Collection d'objets de Yad Vashem


Collection d'objets de Yad Vashem

En 1939, les premiers décrets anti-juifs sont promulgués. Les Juifs sont contraints de porter un brassard blanc frappé d'une étoile de David bleue. Des mesures économiques sont prises à leur encontre et conduisent la majorité des Juifs de la ville à se retrouver sans emploi. Un Judenrat (Conseil juif) est établi sous la direction d'Adam Czerniaków et en octobre 1940, on annonce l’instauration d’un ghetto. Le 16 novembre, les Juifs sont transférés de force à l'intérieur du ghetto. Bien qu'un tiers de la population de la ville soit juive, le ghetto ne s'étend que sur 2,4% de sa superficie. Les nombreux réfugiés amenés à Varsovie portent la population du ghetto à 450 000 âmes.

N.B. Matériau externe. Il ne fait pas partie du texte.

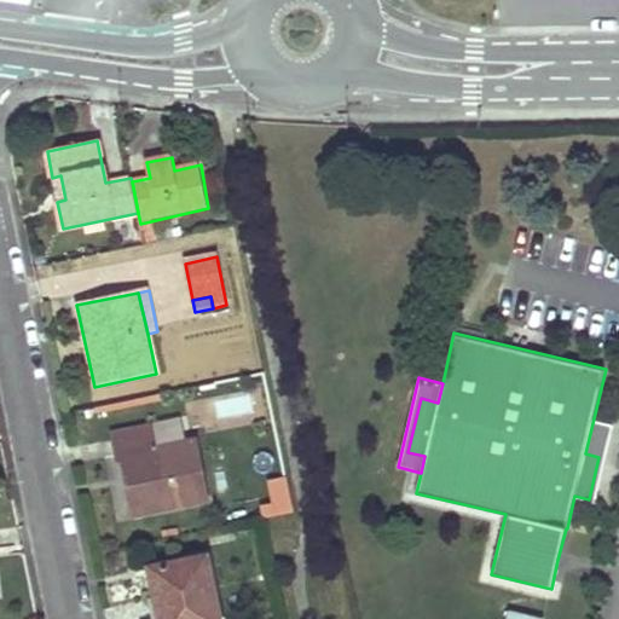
[(614,423),(594,418),(585,453),(599,457),(589,499),(595,502),(614,423)]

Cerné par un mur d’enceinte qu'ils ont bâti eux-mêmes et soumis à une surveillance stricte et brutale, les Juifs de Varsovie sont coupés du reste du monde. A l'intérieur du ghetto, la vie oscille entre le combat désespéré pour la survie et la mort qui guette du fait de la faim et de la maladie. Les conditions de vie sont effroyables et la surpopulation insoutenable. Il y a six à sept personnes par pièce en moyenne et la ration alimentaire journalière équivaut au dixième de l'apport calorique minimum requis. L'activité économique du ghetto est réduite au minimum et le plus souvent interdite, la contrebande de nourriture étant l'activité la plus répandue. Ceux qui prennent part à ce type d'activités illégales ou qui possèdent d’autres ressources sont généralement en mesure de survivre plus longtemps dans le ghetto.

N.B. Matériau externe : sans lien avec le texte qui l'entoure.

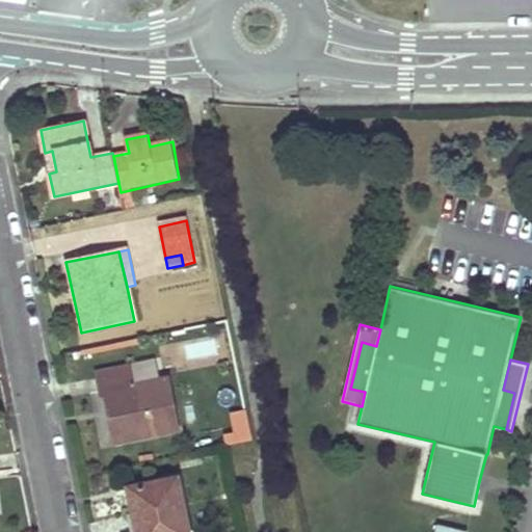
[(99,373),(101,383),(104,394),(110,392),(121,443),(178,430),(167,378),(135,386),(130,367),(99,373)]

Les murs du ghetto ne peuvent faire taire les besoins culturels de ses habitants et malgré les conditions de vie épouvantables dans le ghetto, artistes et intellectuels poursuivent leurs activités de création. Par ailleurs, l'occupation nazie et la déportation des Juifs vers les ghettos poussent les artistes à chercher une nouvelle forme d'expression pour exprimer la destruction de leur univers. Des bibliothèques et des archives clandestines (les archives Oneg Shabbat), des mouvements de jeunesse, et même un orchestre symphonique, se mettent en place dans le ghetto. Les livres, l'étude, la musique et le théâtre servent aux habitants de refuge pour échapper à la dure réalité qui les entoure et leur rappellent leur vie antérieure.

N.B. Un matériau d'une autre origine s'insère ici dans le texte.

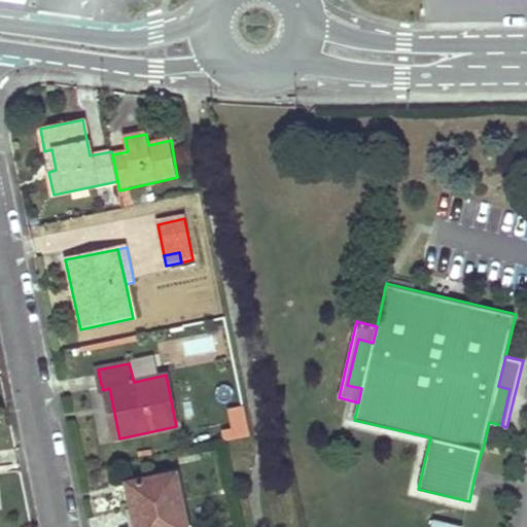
[(242,405),(226,410),(236,438),(250,434),(242,405)]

Surpeuplé, le ghetto devient un foyer d’épidémies mais les institutions de la communauté juive, en premier lieu le Judenrat et les organismes d'aide sociale, sont incapables d’enrayer l'hécatombe. Plus de 80 000 Juifs meurent dans le ghetto. En juillet 1942 ont lieu les premières déportations vers le camp d'extermination de Treblinka. Lorsque les premiers ordres de déportation sont donnés, Adam Czerniaków, le président du Judenrat, refuse d'établir les listes des personnes à déporter et au lieu de cela, il se suicide le 23 juillet 1942.